Based on our experience, the ISST and IOST might be most useful to practitioners when paired with didactic activities – such as the training we provide to practitioners who use our materials, which is essential for implementation practice capacity building (Juckett et al., 2022). As illustrated in the case example, healthcare teams seeking to implement a practice change should follow a science-informed approach to implementation. This includes first performing an organizational assessment using a determinants TMF (Proctor et al., 2011). The ISST can then be used to select strategies based on identified barriers that have been categorized as commonly occurring in healthcare settings (Li et al., 2018). Selected strategies from the ISST can be inserted into a process TMF to create a tailored implementation plan for that specific practice change and setting. Lastly, the IOST can then be used to select and measure implementation outcomes specific to that initiative, and to identify time points and methods for evaluation. Notably, however, these materials should be augmented with opportunities for practitioners to consult with implementation experts and engage in practical application activities, as having foundational information as well as expertise to guide the process of implementation will increase likelihood of implementation success and sustainability over time.

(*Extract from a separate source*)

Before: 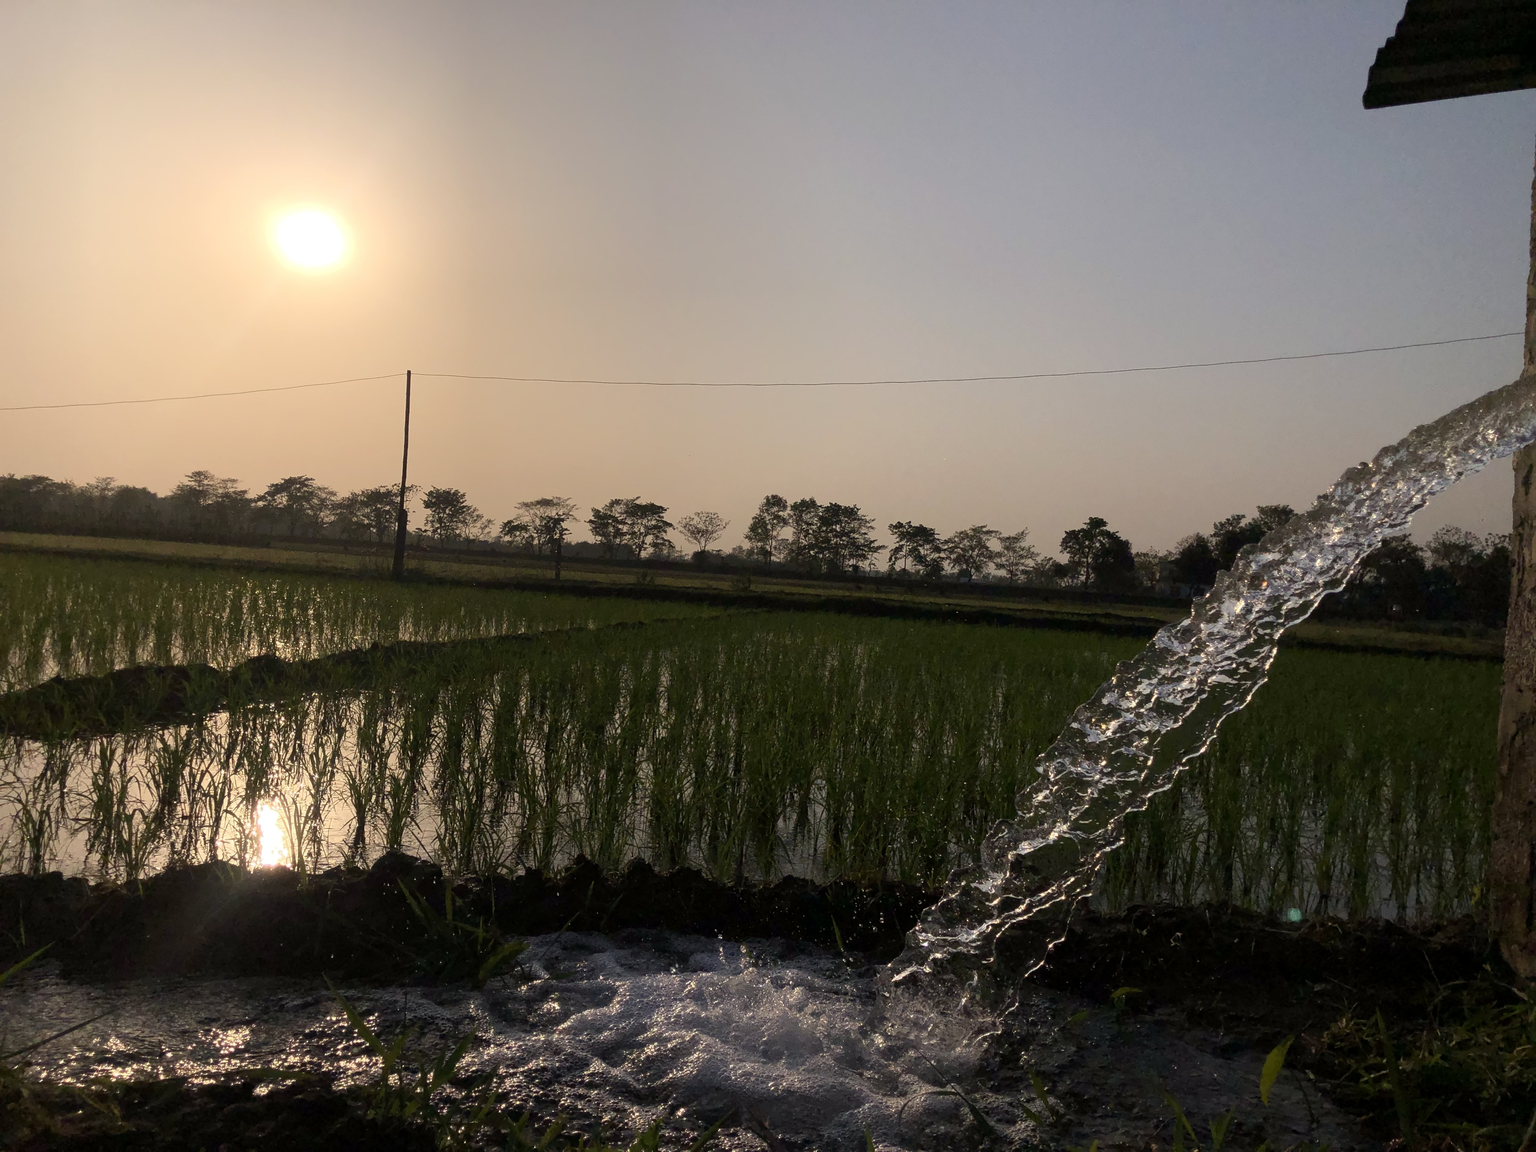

Despite the unique strengths of our tools, they are not without limitations. Although the ISST and IOST were developed through an iterative process and were vetted by healthcare teams and implementation experts, their effectiveness has not yet been empirically tested. In addition, the tools do not explicitly include considerations for equitable reach, particularly in evaluating implementation outcomes. Modifying the implementation outcome definitions to those proposed by Eslava-Schmalback et al. (2019) could provide a mechanism for practitioners to gauge the degree to which their implementation efforts affect disadvantaged or minority groups within a target population. Future research on use of the tools could integrate these additional definitions and evaluate for feasibility and usability among healthcare teams. Future research should also include investigations into effectiveness of the tools on implementation success and sustainability over time. Despite these limitations, initial pilot work suggests that these tools have been well-received by healthcare practitioners and are commonly requested by frontline clinicians who are leading implementation initiatives in real-world settings. Further, given that the fields of implementation science and practice are constantly evolving, we recognize that the strategies and outcomes described in the ISST and IOST will likely evolve over time.

Conclusion

Development of supplemental tools to bridge the language between the science and the practice of implementation can be one approach to avoid development of a secondary gap in research translation. The field of implementation science has made substantial contributions towards identifying optimal methods to increase the uptake of evidence into routine practice settings. It is essential that healthcare teams and others seeking to implement evidence-based practice changes into real-world settings apply this information to provide a science-informed approach to implementation and increase likelihood of implementation success and sustainability over time.